A Chapter 13 bankruptcy is often described as a reorganization bankruptcy for individuals. It is frequently used to provide an individual (or married couple) the opportunity to repay certain specific creditors, such as mortgage companies, over time. By utilizing Chapter 13, you could save your home from foreclosure by repaying mortgage arrears that have accrued on your account. You could repay the mortgage arrears over a three to five year period and retain your home. Chapter 13 can be used to save real estate, automobiles and other secured collateral or can be used to repay special types of debts, such as back taxes or judgment liens. Chapter 13 can also be used when you do not otherwise qualify for Chapter 7 relief.
Sometimes an individual does not qualify for Chapter 7 because his or her household income is too high or because the filing of a Chapter 7 will put that individual’s assets at risk. There are also situations in which an individual may have special types of debt that cannot be discharged in bankruptcy. Under these less common situations, a Chapter 13 filing may be the right solution.

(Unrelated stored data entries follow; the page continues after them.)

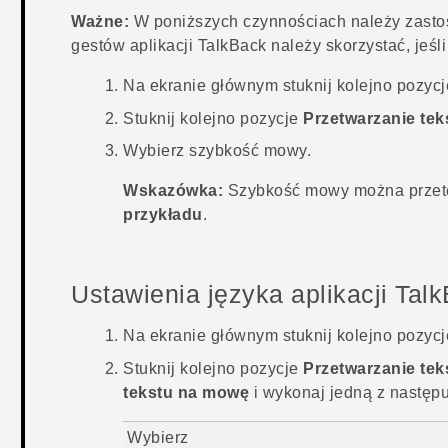
Ważne:
W poniższych czynnościach należy zasto
gestów aplikacji
TalkBack
należy skorzystać, jeśl
Na
ekranie głównym
stuknij kolejno pozyc
Stuknij kolejno pozycje
Przetwarzanie te
Wybierz szybkość mowy.
Wskazówka:
Szybkość mowy można przete
przykładu
.
Ustawienia języka aplikacji
Tal
Na
ekranie głównym
stuknij kolejno pozyc
Stuknij kolejno pozycje
Przetwarzanie te
tekstu na mowę
i wykonaj jedną z następ
Wybierz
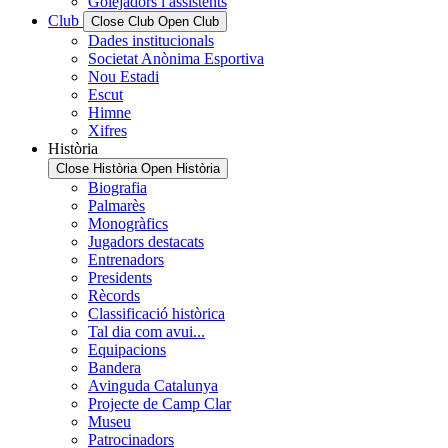
Golejadors i assistents
Club
Close Club
Open Club
Dades institucionals
Societat Anònima Esportiva
Nou Estadi
Escut
Himne
Xifres
Història
Close Història
Open Història
Biografia
Palmarès
Monogràfics
Jugadors destacats
Entrenadors
Presidents
Rècords
Classificació històrica
Tal dia com avui...
Equipacions
Bandera
Avinguda Catalunya
Projecte de Camp Clar
Museu
Patrocinadors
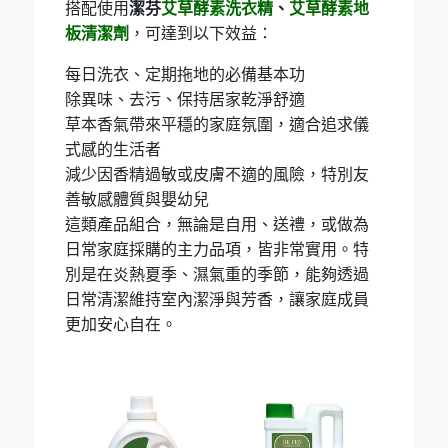
搭配使用
潔芬
艾草酵素洗衣精
、
艾草酵素地
板清潔劑
，可達到以下效益：
每日洗衣、定期拖地的必備基本功
除異味、去污、保持居家乾淨舒適
草本香氣帶來平穩的家庭氛圍，適合追求儀
式感的生活者
減少因香精過敏或皮膚不適的風險，特別友
善敏感體質與嬰幼兒
這類產品組合，無論是自用、送禮，或做為
日常家庭採購的主力品項，皆非常實用。特
別是在炎熱夏季、濕氣重的季節，能夠透過
日常清潔維持室內潔淨與芳香，讓家庭成員
更加安心自在。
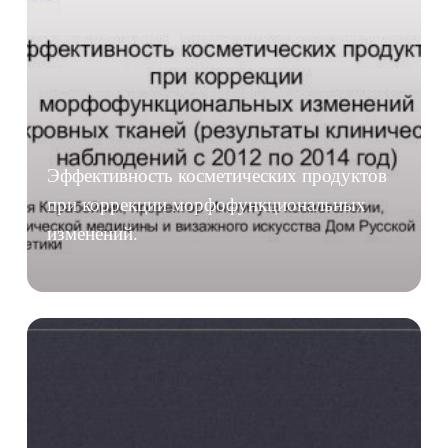
Эффективность косметических продуктов
при коррекции морфофункциональных
изменений.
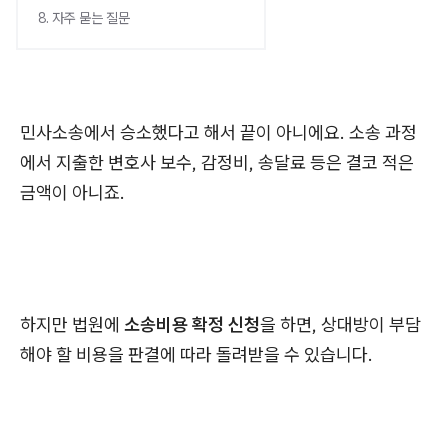
8. 자주 묻는 질문
민사소송에서 승소했다고 해서 끝이 아니에요. 소송 과정
에서 지출한 변호사 보수, 감정비, 송달료 등은 결코 적은
금액이 아니죠.
하지만 법원에
소송비용 확정 신청
을 하면, 상대방이 부담
해야 할 비용을 판결에 따라 돌려받을 수 있습니다.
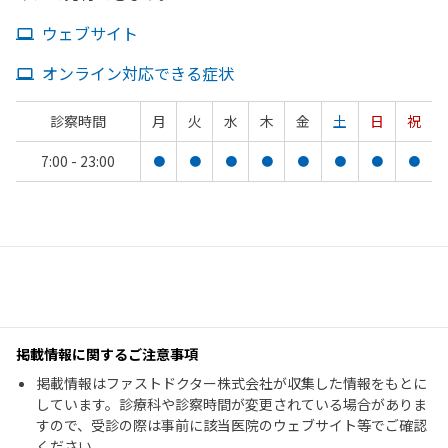
ウェブサイト
オンライン対応できる症状
診察時間
月
火
水
木
金
土
日
祝
7:00 - 23:00
●
●
●
●
●
●
●
●
掲載情報に関するご注意事項
掲載情報はファストドクター株式会社が収集した情報をもとに
しています。診療科や診察時間が変更されている場合がありま
すので、受診の際は事前に該当医院のウェブサイト等でご確認
ください。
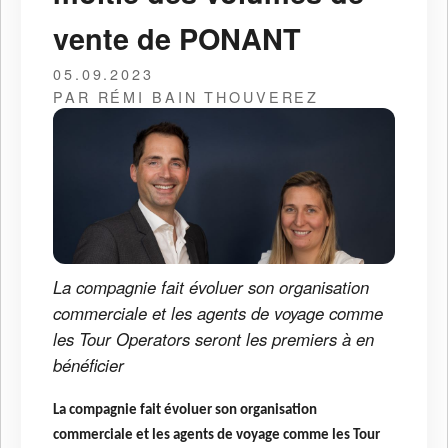
vente de PONANT
05.09.2023
PAR RÉMI BAIN THOUVEREZ
La compagnie fait évoluer son organisation
commerciale et les agents de voyage comme
les Tour Operators seront les premiers à en
bénéficier
La compagnie fait évoluer son organisation
commerciale et les agents de voyage comme les Tour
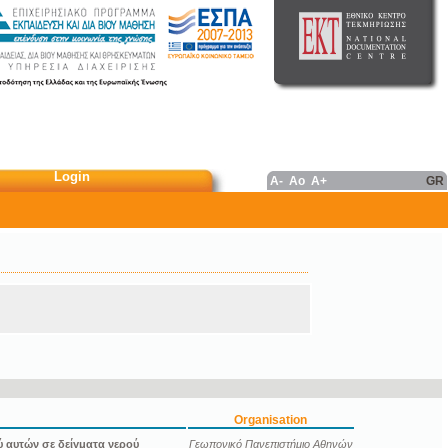
Login
A-
Ao
A+
GR
Organisation
 αυτών σε δείγματα νερού
Γεωπονικό Πανεπιστήμιο Αθηνών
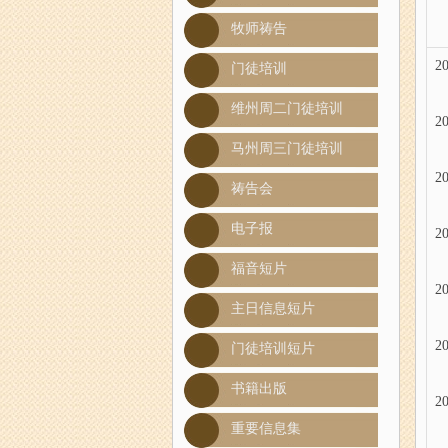
牧师祷告
20
门徒培训
维州周二门徒培训
20
马州周三门徒培训
20
祷告会
电子报
20
福音短片
20
主日信息短片
20
门徒培训短片
书籍出版
20
重要信息集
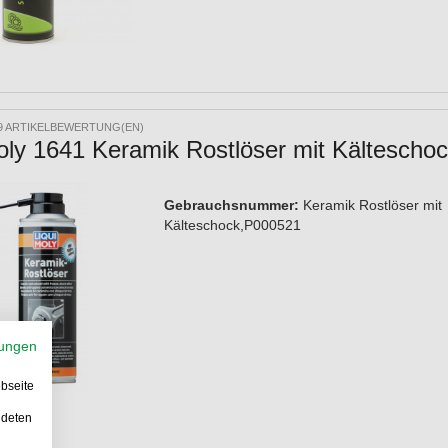
9 ARTIKELBEWERTUNG(EN)
oly 1641 Keramik Rostlöser mit Kältescho
Gebrauchsnummer:
Keramik Rostlöser mit
Kälteschock,P000521
ungen
bseite
ndeten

In a Chapter 13 bankruptcy case, you will file a Chapter 13 Plan with the United States Bankruptcy Court, setting forth a proposal for dealing with your creditors. The plan you propose will be specific to your unique set of circumstances. Depending on your specific financial situation, you may propose to repay your unsecured creditors as much as 100% of the amount owed or as little as 5% of the amount owed. Your plan will provide that you will make monthly payments to a Chapter 13 Trustee, who will then disburse payments to your creditors. Although Chapter 13 allows a certain amount of flexibility, your plan must comply with the requirements of the United States Bankruptcy Code. Your plan must provide that your creditors will receive as much in your Chapter 13 case as they would have received in a Chapter 7 case. Your creditors and the Chapter 13 Trustee will have an opportunity to object to your plan if they believe that you are not acting in good faith or if your plan is not feasible. Often such objections are resolved by making certain changes to your plan.
Your plan is not binding on your creditors until it is confirmed (approved) by the Bankruptcy Court. The Court will schedule a formal hearing called a Confirmation Hearing and if the plan is approved, the Court will enter an order confirming the plan. At that point, your plan is legally binding on all of your creditors.